Os medicamentos e os seus efeitos prestam-se às maiores confusões:

"Ando a tomar o Esperma Canulado"- Espasmo Canulase
"Tenho cataratas na vista e ando a tomar o Simião" - Sermion
"Andei a tomar umas injecções de Esferovite" - Parenterovit
"Era um antibiótico perlim pim pim mas não me fez nada" - Piprilim
"Agora estou melhor, tomo o Bate Certo" - Betaserc
"Tomo o Sigerom e o Chico Bem" - Stugeron e Gincoben
"Ando a tomar o Castro Leão" - Castilium
"Tomei Sexovir" - Isovir
"Tomo uma cábulas à noite".
"Tomei uns comprimidos "jaunes", assim amarelados".
"Tomo uns comprimidos a modos de umas aboborinhas".
"Receitou-me uns comprimidos que me põem um pouco tonha".
"Estava a ficar com os abéticos no sangue".
"Diz lá no papel que o medicamento podia dar muitas complicações e
alienações".
"Quando acordo mais descaída tomo comprimidos de alta potência e fico
logo melhor".
"Ó Sra. Enfermeira, ele tem o rabo como um véu. O líquido entra e nem actua".
"Na minha opinião sinto-me com melhores sintomas".

O que os doentes pensam do médico:

"Também desculpe, aquela médica não tinha modinhos nenhuns".
"Especialista, médico, mas entendido!".
"Não sou muito afluente de vir aos médicos".
"Quando eu estou mal, os senhores são Deus, mas se me vejo de saúde,
acho-vos uns estapores".
"Gosto do Senhor Doutor! Diz logo o que tem a dizer, não anda a
engasular ninguém".
"Não há melhor doente que eu! Faço tudo o que me mandam, como aquela
coisa de não morrer".

Em relação ao doente o humor deve sempre prevalecer sobre a sisudez e
o distanciamento. Senão atentem neste "clássico":

"Ó Senhor Doutor, e eu posso tomar estes comprimidos com a menstruação?
Ao que o médico responde: "Claro que pode. Mas se os tomar com água é capaz de não ser pior ideia. Pelo menos sabe melhor."

2º lado ou o que os pobres doentes têm que tentar perceber:

Todos, mas mesmo todos, os termos técnicos ligados à vossa profissão, por muito correntes que sejam entre pares, deveriam ser eliminados do diálogo com o doente.

Se o doente (só) é careca, não lhe digam que sofre de alopécia.
Temos mais de 70% de analfabetos funcionais. Gente que, não só não percebe o que lhe é dito numa consulta, como sai dela aterrado.

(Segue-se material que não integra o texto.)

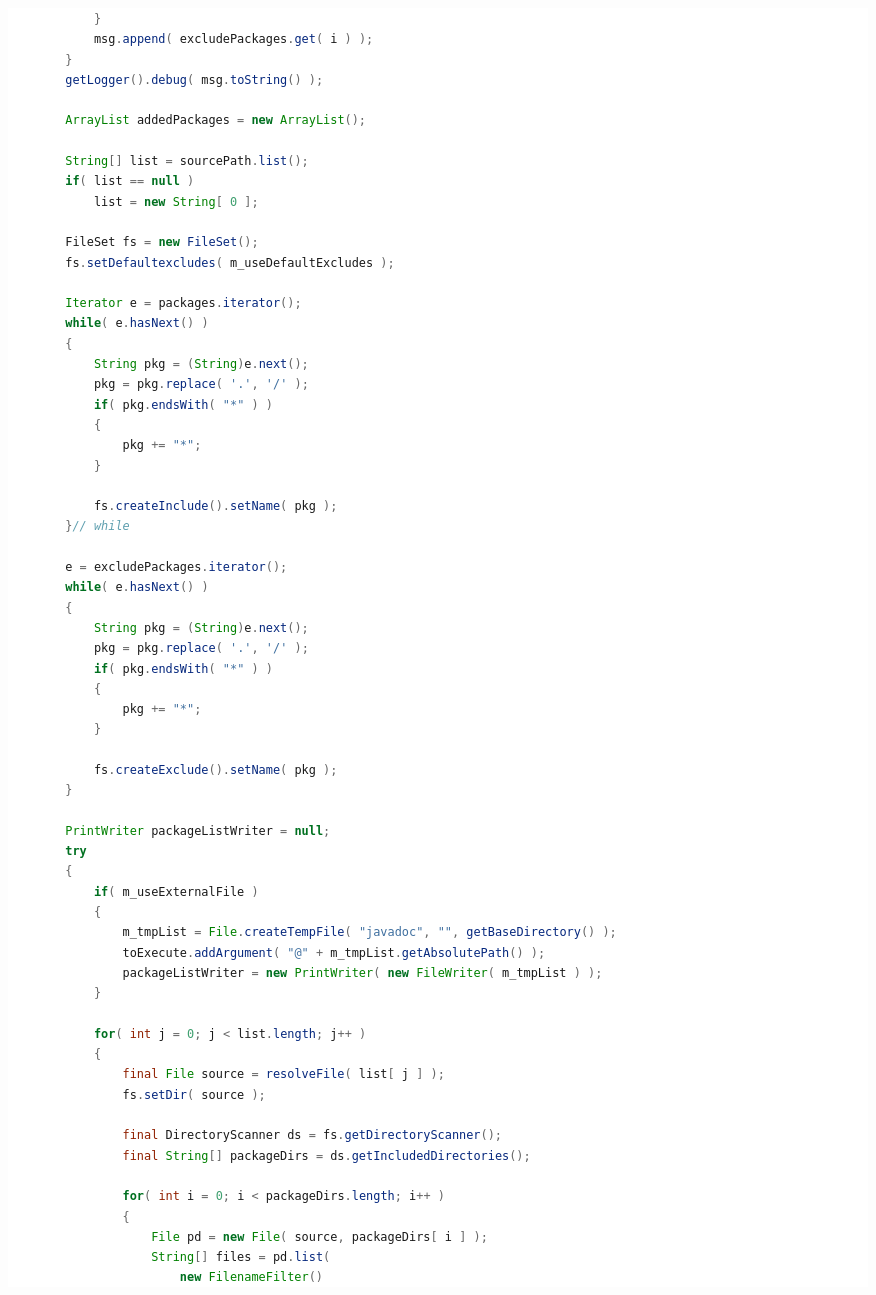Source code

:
 ```java
            }
            msg.append( excludePackages.get( i ) );
        }
        getLogger().debug( msg.toString() );

        ArrayList addedPackages = new ArrayList();

        String[] list = sourcePath.list();
        if( list == null )
            list = new String[ 0 ];

        FileSet fs = new FileSet();
        fs.setDefaultexcludes( m_useDefaultExcludes );

        Iterator e = packages.iterator();
        while( e.hasNext() )
        {
            String pkg = (String)e.next();
            pkg = pkg.replace( '.', '/' );
            if( pkg.endsWith( "*" ) )
            {
                pkg += "*";
            }

            fs.createInclude().setName( pkg );
        }// while

        e = excludePackages.iterator();
        while( e.hasNext() )
        {
            String pkg = (String)e.next();
            pkg = pkg.replace( '.', '/' );
            if( pkg.endsWith( "*" ) )
            {
                pkg += "*";
            }

            fs.createExclude().setName( pkg );
        }

        PrintWriter packageListWriter = null;
        try
        {
            if( m_useExternalFile )
            {
                m_tmpList = File.createTempFile( "javadoc", "", getBaseDirectory() );
                toExecute.addArgument( "@" + m_tmpList.getAbsolutePath() );
                packageListWriter = new PrintWriter( new FileWriter( m_tmpList ) );
            }

            for( int j = 0; j < list.length; j++ )
            {
                final File source = resolveFile( list[ j ] );
                fs.setDir( source );

                final DirectoryScanner ds = fs.getDirectoryScanner();
                final String[] packageDirs = ds.getIncludedDirectories();

                for( int i = 0; i < packageDirs.length; i++ )
                {
                    File pd = new File( source, packageDirs[ i ] );
                    String[] files = pd.list(
                        new FilenameFilter()
```
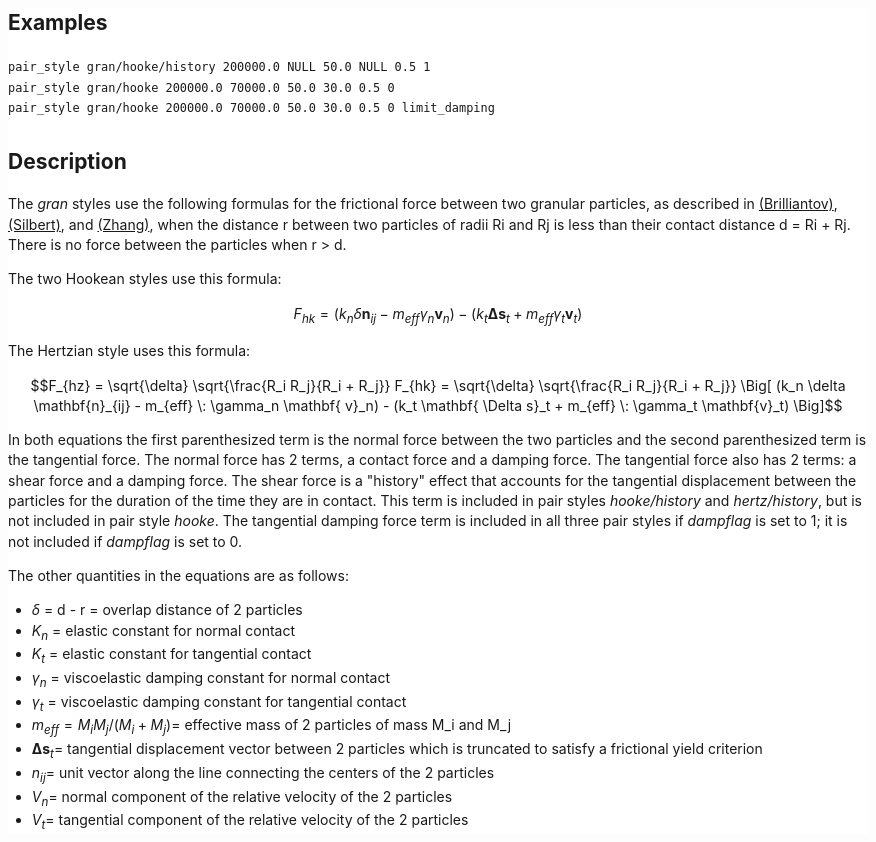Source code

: ## Examples

``` LAMMPS
pair_style gran/hooke/history 200000.0 NULL 50.0 NULL 0.5 1
pair_style gran/hooke 200000.0 70000.0 50.0 30.0 0.5 0
pair_style gran/hooke 200000.0 70000.0 50.0 30.0 0.5 0 limit_damping
```

## Description

The *gran* styles use the following formulas for the frictional force
between two granular particles, as described in
[(Brilliantov)](Brilliantov), [(Silbert)](Silbert), and
[(Zhang)](Zhang3), when the distance r between two particles of radii Ri
and Rj is less than their contact distance d = Ri + Rj. There is no
force between the particles when r \> d.

The two Hookean styles use this formula:

$$F_{hk} = (k_n \delta \mathbf{n}_{ij} -
m_{eff} \gamma_n\mathbf{ v}_n) -
(k_t \mathbf{ \Delta s}_t +
m_{eff} \gamma_t \mathbf{v}_t)$$

The Hertzian style uses this formula:

$$F_{hz} = \sqrt{\delta} \sqrt{\frac{R_i R_j}{R_i + R_j}} F_{hk} =
  \sqrt{\delta} \sqrt{\frac{R_i R_j}{R_i + R_j}}
  \Big[ (k_n \delta \mathbf{n}_{ij} -
    m_{eff} \: \gamma_n \mathbf{ v}_n) -
    (k_t \mathbf{ \Delta s}_t +
    m_{eff} \: \gamma_t \mathbf{v}_t) \Big]$$

In both equations the first parenthesized term is the normal force
between the two particles and the second parenthesized term is the
tangential force. The normal force has 2 terms, a contact force and a
damping force. The tangential force also has 2 terms: a shear force and
a damping force. The shear force is a \"history\" effect that accounts
for the tangential displacement between the particles for the duration
of the time they are in contact. This term is included in pair styles
*hooke/history* and *hertz/history*, but is not included in pair style
*hooke*. The tangential damping force term is included in all three pair
styles if *dampflag* is set to 1; it is not included if *dampflag* is
set to 0.

The other quantities in the equations are as follows:

-   $\delta$ = d - r = overlap distance of 2 particles
-   $K_n$ = elastic constant for normal contact
-   $K_t$ = elastic constant for tangential contact
-   $\gamma_n$ = viscoelastic damping constant for normal contact
-   $\gamma_t$ = viscoelastic damping constant for tangential contact
-   $m_{eff} = M_i M_j / (M_i + M_j) =$ effective mass of 2 particles of
    mass M_i and M_j
-   $\mathbf{\Delta s}_t =$ tangential displacement vector between 2
    particles which is truncated to satisfy a frictional yield criterion
-   $n_{ij} =$ unit vector along the line connecting the centers of the
    2 particles
-   $V_n =$ normal component of the relative velocity of the 2 particles
-   $V_t =$ tangential component of the relative velocity of the 2
    particles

KISS: "Keep it simple, short"!

capitão disse...

Mas não só os Utentes analfabetos que dão erros. Há Srs. Drs. que chegam ao fim do Curso e são incapazes de escrever sem erros.
Há uns anos (poucos) um deles apresentou-me um texto referente a um doente onde tinha escrito:
- "dor abdominal há esquerda".
Surpreso mostrei-lhe o texto e questionei-o:
-"Há esquerda?"
e a resposta que ouvi foi:
-"Desculpe, desculpe! Era há direita!"